14/04/2007
Rocard et peuple de gauche, Sarkozy et bel esprit
Je viens de terminer la lecture du rapport de Michel Rocard consacré à Internet et que Ségolène Royal lui avait commandé pour l’occuper dans cette campagne. A vrai dire, je n’ai pas tout lu, le style et le vocabulaire m’ont très vite rebuté. Le problème de Rocard, c’est qu’il écrit comme il parle, et dans les deux cas, cela provoque inévitablement l’ennui. J’en reste cependant à mon dernier jugement sur sa personne. Il aurait fait un très bon secrétaire d’Etat au PTT, et Ségolène Royal, en lui confiant ce rapport important, à la mesure de ses compétences, lui avait fourni généreusement l’occasion de participer à sa campagne de façon éclatante. Hélas, ce travail terminé, et l’esprit de Rocard libre de réfléchir à ce que bon lui semble, il ne pouvait que retourner à son éternelle marotte, l’alliance avec les centristes.
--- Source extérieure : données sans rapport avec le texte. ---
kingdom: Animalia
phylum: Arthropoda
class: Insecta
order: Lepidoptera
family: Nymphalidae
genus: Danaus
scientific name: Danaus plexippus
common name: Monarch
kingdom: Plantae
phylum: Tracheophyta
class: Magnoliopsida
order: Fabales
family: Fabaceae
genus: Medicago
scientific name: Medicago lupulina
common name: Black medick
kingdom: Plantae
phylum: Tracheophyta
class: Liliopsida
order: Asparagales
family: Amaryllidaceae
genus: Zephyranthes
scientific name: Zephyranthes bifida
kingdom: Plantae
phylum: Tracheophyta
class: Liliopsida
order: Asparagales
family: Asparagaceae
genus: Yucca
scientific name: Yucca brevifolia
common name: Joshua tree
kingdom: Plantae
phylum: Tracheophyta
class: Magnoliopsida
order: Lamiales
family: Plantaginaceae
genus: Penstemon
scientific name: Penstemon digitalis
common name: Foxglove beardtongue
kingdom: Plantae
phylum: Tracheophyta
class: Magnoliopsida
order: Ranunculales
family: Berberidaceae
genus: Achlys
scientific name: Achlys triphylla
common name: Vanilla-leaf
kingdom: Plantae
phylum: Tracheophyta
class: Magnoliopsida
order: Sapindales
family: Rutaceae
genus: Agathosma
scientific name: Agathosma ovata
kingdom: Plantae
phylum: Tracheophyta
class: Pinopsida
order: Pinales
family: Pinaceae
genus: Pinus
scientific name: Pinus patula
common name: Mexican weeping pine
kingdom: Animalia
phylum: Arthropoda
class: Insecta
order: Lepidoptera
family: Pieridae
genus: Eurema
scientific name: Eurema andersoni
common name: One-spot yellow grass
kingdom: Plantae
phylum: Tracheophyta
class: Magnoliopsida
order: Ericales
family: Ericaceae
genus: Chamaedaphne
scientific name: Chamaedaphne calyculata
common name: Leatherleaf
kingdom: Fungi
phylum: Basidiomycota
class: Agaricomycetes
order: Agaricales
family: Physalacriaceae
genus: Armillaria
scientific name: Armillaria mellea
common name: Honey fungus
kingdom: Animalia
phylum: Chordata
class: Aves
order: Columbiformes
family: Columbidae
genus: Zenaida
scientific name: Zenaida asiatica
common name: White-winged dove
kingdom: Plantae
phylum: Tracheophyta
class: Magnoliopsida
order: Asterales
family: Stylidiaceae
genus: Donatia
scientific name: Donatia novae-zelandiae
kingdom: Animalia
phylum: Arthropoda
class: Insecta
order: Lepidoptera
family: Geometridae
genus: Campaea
Je note que Rocard a choisi son moment pour lancer son appel. Le jour où Royal est en déplacement à Belfort avec Chevènement, le jour où, enfin, elle concentre ses flèches sur Sarkozy, le jour où le courant s’inverse, le jour où la gauche réalise que la victoire est à portée de mains.
Disons le nettement. Rocard se venge de son petit congrès de Metz de 1979, de son « ouverture » ratée de 1988, et de sa désastreuse campagne des européennes 1994. Comment peut-il ignorer, qu’en lançant un appel pareil, il encourage définitivement certains électeurs socialistes, un instant tentés par le vote Bayrou, et en passe de revenir à Royal, à rester in fine chez Bayrou ?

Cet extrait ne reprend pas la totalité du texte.